As an addiitonal baseline to compare to the generative portion of our scarf (thread), we include frequency baselines for generating form subsets:


. run_scripts/freq_baseline/predict_freq.py
. run_scripts/freq_baseline/predict_rand.py

Analysis

Analysis scripts can be found in analysis for evaluating both formula predictios analysis/form_pred_eval.py and spectra predictions analysis/spec_pred_eval.py.

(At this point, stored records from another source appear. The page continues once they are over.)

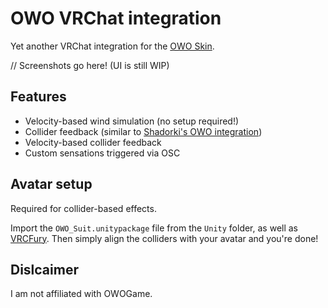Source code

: # OWO VRChat integration

Yet another VRChat integration for the [OWO Skin](https://owogame.com/).

// Screenshots go here! (UI is still WIP)

## Features
* Velocity-based wind simulation (no setup required!)
* Collider feedback (similar to [Shadorki's OWO integration](https://github.com/shadorki/vrc-owo-suit))
* Velocity-based collider feedback
* Custom sensations triggered via OSC

## Avatar setup

Required for collider-based effects.

Import the `OWO_Suit.unitypackage` file from the `Unity` folder, as well as [VRCFury](https://vrcfury.com/).
Then simply align the colliders with your avatar and you're done!


## Dislcaimer

I am not affiliated with OWOGame.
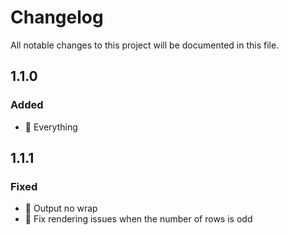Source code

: # Changelog

All notable changes to this project will be documented in this file.

## 1.1.0

### Added

- 🎉 Everything

## 1.1.1

### Fixed

- 🍵 Output no wrap
- 🔧 Fix rendering issues when the number of rows is odd
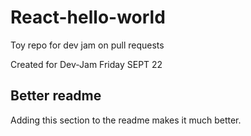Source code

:# React-hello-world


Toy repo for dev jam on pull requests

Created for Dev-Jam Friday SEPT 22


## Better readme

Adding this section to the readme makes it much better.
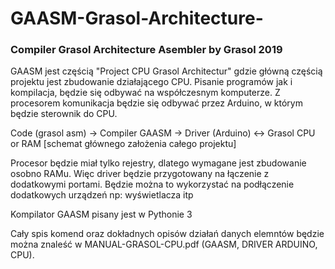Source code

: # GAASM-Grasol-Architecture- 
<h3>Compiler Grasol Architecture Asembler by Grasol 2019</h3>

GAASM jest częścią "Project CPU Grasol Architectur" gdzie główną częścią projektu jest zbudowanie działającego CPU.
Pisanie programów jak i kompilacja, będzie się odbywać na współczesnym komputerze.
Z procesorem komunikacja będzie się odbywać przez Arduino, w którym będzie sterownik do CPU. 

<p>Code (grasol asm) -> Compiler GAASM -> Driver (Arduino) <-> Grasol CPU or RAM
[schemat głównego założenia całego projektu]</p>

Procesor będzie miał tylko rejestry, dlatego wymagane jest zbudowanie osobno RAMu.
Więc driver będzie przygotowany na łączenie z dodatkowymi portami. Będzie można to wykorzystać na podłączenie dodatkowych urządzeń
np: wyświetlacza itp

Kompilator GAASM pisany jest w Pythonie 3

Cały spis komend oraz dokładnych opisów działań danych elemntów będzie można znaleść w MANUAL-GRASOL-CPU.pdf (GAASM, DRIVER ARDUINO, CPU).

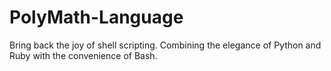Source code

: # PolyMath-Language
Bring back the joy of shell scripting. Combining the elegance of Python and Ruby with the convenience of Bash.
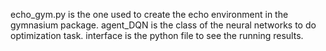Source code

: echo_gym.py is the one used to create the echo environment in the gymnasium package.
agent_DQN is the class of the neural networks to do optimization task.
interface is the python file to see the running results.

Additional analyses used for figure generation were conducted in notebooks/.

Augmentation

A common use case for forward spectrum prediction models is to use the trained model as a surrogate model for augmenting an inverse model (e.g., MIST). An example workflow for doing this is shown in run_scripts/iceberg_augmentation. The target dataset including a labels file, spectrum files, split, and target augmetnation file for prediction should first be coppied into the data/spec_datasets. Once this is complete, the runscripts folder can be copied, modified to use the datset of interest, and run. The ideal output will be a single MGF and labels files including the ouptut predictions.

Citation

We ask any user of this repository to cite the following works based upon the portion of the repository used:

@article{https://doi.org/10.48550/arxiv.2303.06470,
  doi = {10.48550/ARXIV.2303.06470},
  
  url = {https://arxiv.org/abs/2303.06470},
  
  author = {Goldman, Samuel and Bradshaw, John and Xin, Jiayi and Coley, Connor W.},
  
  keywords = {Quantitative Methods (q-bio.QM), Machine Learning (cs.LG), FOS: Biological sciences, FOS: Biological sciences, FOS: Computer and information sciences, FOS: Computer and information sciences},
  
  title = {Prefix-tree Decoding for Predicting Mass Spectra from Molecules},
  
  publisher = {arXiv},
  
  year = {2023},
  
  copyright = {Creative Commons Attribution Share Alike 4.0 International}
}

@misc{goldman2023generating,
      title={Generating Molecular Fragmentation Graphs with Autoregressive Neural Networks}, 
      author={Samuel Goldman and Janet Li and Connor W. Coley},
      year={2023},
      eprint={2304.13136},
      archivePrefix={arXiv},
      primaryClass={q-bio.QM}
}

In addition, we utilize both the NEIMS approach for our binned FFN and GNN encoders, 3DMolMS, GRAFF-MS, Massformer, MAGMa for constructing formula labels, and CFM-ID as a baseline. We encourage considering the following additional citations:

  1. Wei, Jennifer N., et al. "Rapid prediction of electron–ionization mass spectrometry using neural networks." ACS central science 5.4 (2019): 700-708.
  2. Ridder, Lars, Justin JJ van der Hooft, and Stefan Verhoeven. "Automatic compound annotation from mass spectrometry data using MAGMa." Mass Spectrometry 3.Special_Issue_2 (2014): S0033-S0033.
  3. Wang, Fei, et al. "CFM-ID 4.0: more accurate ESI-MS/MS spectral prediction and compound identification." Analytical chemistry 93.34 (2021): 11692-11700.
  4. Hong, Yuhui, et al. "3DMolMS: Prediction of Tandem Mass Spectra from Three Dimensional Molecular Conformations." bioRxiv (2023): 2023-03.
  5. Murphy, Michael, et al. "Efficiently predicting high resolution mass spectra with graph neural networks." arXiv preprint arXiv:2301.11419 (2023).
  6. Young, Adamo, Bo Wang, and Hannes Röst. "MassFormer: Tandem mass spectrum prediction with graph transformers." arXiv preprint arXiv:2111.04824 (2021).